Six of the 17 chaplains for the Virginia State Police force have resigned because of new restrictions on prayer.
Earlier this month Col. W. Steven Flaherty, the state police superintendent, asked chaplains to offer only non-denominational prayers for public events and ceremonies.
One trooper was left with the impression that mentioning the name of Jesus was not allowed - a claim police spokeswoman Corinne Geller denies.
"There was no written directive nor were chaplains specifically told in their meetings with the executive staff and colonel that they could not use 'Jesus Christ' in their prayer," Geller said.
Flaherty said that the new rule does not apply to private ceremonies or individual counseling.
Still, many found that complying with the new directive would violate their conscience.
"There were several of us who felt that because of our convictions. about what the Bible says, we couldn't agree to go along with a generic prayer policy," said 13-year trooper Rex Carter, who works in Southwest Virginia.
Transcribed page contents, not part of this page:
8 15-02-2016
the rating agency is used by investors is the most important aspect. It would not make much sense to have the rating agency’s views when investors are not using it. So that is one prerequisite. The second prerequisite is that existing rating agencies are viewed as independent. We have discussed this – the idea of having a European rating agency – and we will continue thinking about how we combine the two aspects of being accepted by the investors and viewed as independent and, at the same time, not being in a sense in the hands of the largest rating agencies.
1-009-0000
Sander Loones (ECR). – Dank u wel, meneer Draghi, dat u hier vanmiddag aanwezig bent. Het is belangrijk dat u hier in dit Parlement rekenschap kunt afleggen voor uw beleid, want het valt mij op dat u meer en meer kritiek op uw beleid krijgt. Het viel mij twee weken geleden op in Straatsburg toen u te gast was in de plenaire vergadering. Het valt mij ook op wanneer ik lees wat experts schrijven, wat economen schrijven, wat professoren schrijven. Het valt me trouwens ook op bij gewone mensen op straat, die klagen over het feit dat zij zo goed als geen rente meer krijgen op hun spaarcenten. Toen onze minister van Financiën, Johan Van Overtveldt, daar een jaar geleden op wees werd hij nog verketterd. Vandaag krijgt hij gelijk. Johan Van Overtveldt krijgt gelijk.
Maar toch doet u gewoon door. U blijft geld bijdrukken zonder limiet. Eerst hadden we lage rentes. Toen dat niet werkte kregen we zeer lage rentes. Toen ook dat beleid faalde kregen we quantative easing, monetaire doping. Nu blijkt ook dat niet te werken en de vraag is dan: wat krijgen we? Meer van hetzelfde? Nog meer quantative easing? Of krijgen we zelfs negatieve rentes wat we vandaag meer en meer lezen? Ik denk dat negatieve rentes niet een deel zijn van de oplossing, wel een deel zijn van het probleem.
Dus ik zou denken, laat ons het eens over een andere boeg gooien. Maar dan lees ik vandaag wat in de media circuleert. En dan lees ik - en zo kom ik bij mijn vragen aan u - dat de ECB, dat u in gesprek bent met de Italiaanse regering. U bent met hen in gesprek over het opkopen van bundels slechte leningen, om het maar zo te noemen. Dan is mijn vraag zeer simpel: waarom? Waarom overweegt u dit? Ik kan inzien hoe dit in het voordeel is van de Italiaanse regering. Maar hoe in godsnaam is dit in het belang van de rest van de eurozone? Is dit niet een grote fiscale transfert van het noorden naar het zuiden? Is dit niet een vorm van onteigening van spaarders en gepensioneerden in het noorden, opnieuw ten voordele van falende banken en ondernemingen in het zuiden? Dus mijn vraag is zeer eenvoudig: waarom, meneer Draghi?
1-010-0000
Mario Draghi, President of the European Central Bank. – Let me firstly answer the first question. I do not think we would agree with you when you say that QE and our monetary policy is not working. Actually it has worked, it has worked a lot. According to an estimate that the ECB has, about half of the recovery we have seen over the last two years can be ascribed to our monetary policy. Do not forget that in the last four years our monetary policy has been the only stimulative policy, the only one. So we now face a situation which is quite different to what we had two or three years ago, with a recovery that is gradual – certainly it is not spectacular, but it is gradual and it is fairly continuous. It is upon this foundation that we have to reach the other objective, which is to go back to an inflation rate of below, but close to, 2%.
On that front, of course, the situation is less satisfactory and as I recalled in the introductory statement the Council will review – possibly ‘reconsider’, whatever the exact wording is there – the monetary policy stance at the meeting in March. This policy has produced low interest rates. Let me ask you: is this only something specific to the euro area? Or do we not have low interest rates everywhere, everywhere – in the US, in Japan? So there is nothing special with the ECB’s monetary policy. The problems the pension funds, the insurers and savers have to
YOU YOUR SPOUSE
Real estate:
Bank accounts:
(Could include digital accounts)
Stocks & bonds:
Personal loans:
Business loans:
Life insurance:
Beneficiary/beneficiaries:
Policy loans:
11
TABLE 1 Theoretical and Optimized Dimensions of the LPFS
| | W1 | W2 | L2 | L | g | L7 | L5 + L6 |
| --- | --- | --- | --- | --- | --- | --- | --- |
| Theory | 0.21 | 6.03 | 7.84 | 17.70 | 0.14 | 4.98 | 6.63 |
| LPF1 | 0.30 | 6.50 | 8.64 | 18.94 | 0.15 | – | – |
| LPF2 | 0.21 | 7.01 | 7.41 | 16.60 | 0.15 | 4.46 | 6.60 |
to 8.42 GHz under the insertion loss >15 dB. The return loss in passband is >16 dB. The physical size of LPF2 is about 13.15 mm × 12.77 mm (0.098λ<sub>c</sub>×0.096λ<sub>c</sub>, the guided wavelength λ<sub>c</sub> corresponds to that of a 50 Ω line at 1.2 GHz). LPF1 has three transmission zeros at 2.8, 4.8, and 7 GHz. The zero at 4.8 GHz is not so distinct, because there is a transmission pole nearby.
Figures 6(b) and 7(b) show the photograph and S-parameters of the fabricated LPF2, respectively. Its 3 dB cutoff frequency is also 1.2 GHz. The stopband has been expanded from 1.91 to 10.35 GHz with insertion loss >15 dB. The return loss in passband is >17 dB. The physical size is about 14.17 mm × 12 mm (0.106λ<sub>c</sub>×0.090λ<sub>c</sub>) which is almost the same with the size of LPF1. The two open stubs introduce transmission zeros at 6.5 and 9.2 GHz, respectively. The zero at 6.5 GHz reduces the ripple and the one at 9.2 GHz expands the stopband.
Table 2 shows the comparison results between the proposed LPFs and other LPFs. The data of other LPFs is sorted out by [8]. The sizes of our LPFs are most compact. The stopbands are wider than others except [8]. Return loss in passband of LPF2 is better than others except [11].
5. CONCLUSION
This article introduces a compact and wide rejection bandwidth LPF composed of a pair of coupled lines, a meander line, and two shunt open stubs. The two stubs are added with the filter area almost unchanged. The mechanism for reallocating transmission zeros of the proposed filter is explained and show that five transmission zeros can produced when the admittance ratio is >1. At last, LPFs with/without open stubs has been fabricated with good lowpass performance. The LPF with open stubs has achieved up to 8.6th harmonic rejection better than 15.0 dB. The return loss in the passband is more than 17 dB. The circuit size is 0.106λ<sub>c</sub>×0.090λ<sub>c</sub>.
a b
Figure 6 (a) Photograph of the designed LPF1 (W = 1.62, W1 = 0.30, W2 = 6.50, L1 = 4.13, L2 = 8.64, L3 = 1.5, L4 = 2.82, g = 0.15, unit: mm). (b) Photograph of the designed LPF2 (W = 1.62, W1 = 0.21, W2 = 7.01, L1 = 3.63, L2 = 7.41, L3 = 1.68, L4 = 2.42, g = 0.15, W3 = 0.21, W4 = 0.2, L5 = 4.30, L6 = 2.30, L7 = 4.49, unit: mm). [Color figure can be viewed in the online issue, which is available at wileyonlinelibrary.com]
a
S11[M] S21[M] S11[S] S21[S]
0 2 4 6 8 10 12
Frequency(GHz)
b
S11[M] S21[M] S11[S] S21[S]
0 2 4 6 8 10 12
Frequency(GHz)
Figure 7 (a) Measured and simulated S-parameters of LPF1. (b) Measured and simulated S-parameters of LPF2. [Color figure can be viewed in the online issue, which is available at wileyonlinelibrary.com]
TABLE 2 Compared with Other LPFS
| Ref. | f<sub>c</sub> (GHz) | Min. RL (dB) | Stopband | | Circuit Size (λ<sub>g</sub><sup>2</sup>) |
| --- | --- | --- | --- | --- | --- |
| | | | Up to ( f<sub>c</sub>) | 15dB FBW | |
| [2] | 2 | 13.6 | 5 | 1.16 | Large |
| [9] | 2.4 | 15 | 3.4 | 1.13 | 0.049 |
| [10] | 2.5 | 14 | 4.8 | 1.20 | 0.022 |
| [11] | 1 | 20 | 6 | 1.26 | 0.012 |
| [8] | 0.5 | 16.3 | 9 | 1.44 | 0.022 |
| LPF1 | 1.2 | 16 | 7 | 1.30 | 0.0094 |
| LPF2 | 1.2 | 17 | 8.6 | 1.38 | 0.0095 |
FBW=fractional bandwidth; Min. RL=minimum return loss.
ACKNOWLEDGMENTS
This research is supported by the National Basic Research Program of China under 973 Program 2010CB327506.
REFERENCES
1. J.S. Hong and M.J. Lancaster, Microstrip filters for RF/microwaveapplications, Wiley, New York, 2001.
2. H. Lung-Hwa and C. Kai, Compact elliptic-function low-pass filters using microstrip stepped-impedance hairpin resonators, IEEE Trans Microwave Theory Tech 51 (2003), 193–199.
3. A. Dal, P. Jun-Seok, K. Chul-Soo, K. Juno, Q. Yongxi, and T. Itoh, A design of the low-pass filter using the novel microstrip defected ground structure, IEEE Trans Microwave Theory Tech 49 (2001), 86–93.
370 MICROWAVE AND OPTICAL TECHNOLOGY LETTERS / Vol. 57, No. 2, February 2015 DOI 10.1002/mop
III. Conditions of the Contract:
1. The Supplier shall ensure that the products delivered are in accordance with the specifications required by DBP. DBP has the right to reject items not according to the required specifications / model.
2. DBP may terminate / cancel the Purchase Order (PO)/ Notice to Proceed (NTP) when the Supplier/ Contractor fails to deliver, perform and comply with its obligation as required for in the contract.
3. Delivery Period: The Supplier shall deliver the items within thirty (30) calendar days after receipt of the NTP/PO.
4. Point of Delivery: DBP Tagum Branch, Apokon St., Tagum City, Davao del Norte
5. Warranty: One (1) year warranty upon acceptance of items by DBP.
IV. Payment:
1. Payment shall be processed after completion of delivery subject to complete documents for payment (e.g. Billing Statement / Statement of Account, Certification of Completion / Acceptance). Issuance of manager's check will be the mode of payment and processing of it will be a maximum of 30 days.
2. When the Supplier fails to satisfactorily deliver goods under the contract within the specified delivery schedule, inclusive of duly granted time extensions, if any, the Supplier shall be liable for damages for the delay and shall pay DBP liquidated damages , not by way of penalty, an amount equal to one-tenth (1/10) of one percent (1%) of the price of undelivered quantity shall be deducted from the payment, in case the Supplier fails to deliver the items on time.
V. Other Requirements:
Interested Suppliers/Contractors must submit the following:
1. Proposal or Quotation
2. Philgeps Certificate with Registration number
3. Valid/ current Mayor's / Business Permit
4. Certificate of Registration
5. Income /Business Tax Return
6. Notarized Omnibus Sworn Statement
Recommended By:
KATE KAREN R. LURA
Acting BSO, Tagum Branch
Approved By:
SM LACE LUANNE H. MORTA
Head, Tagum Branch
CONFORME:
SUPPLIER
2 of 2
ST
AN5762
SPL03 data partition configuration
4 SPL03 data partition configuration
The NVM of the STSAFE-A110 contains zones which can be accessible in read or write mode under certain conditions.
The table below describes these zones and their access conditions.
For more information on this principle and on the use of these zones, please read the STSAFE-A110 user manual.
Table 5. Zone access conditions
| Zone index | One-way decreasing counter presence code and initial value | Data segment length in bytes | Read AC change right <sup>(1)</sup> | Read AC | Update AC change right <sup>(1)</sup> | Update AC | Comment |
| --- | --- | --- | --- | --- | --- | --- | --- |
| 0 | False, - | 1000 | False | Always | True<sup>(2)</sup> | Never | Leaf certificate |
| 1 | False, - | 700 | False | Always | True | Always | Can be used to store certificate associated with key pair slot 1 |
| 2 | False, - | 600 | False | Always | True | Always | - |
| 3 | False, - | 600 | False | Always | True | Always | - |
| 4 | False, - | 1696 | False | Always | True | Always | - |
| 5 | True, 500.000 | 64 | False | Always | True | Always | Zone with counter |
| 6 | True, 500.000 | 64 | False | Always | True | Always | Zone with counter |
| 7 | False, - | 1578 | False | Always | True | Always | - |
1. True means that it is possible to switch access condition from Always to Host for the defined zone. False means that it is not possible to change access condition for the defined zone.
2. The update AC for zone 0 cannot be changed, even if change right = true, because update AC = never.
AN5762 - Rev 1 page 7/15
Republican lawmakers in the state concurred, arguing that the new restrictions are a violation of the First Amendment and an attack on Christianity.
"For those of us who understand the importance of religion in American life and value the free expression of religion as one of our essential rights, the Kaine administration's directive is disappointing and disheartening," House Majority Leader H. Morgan Griffith, R-Salem, said.
"Censoring what these chaplains can say is a violation of their First Amendment right to freedom of expression," Del. Charles W. Carrico Sr., said.
The former state trooper is currently putting together an online petition to get the police department to rescind the new rule.
The state chaplain program, created in 1979, was designed to minister to department employees and grieving loved ones.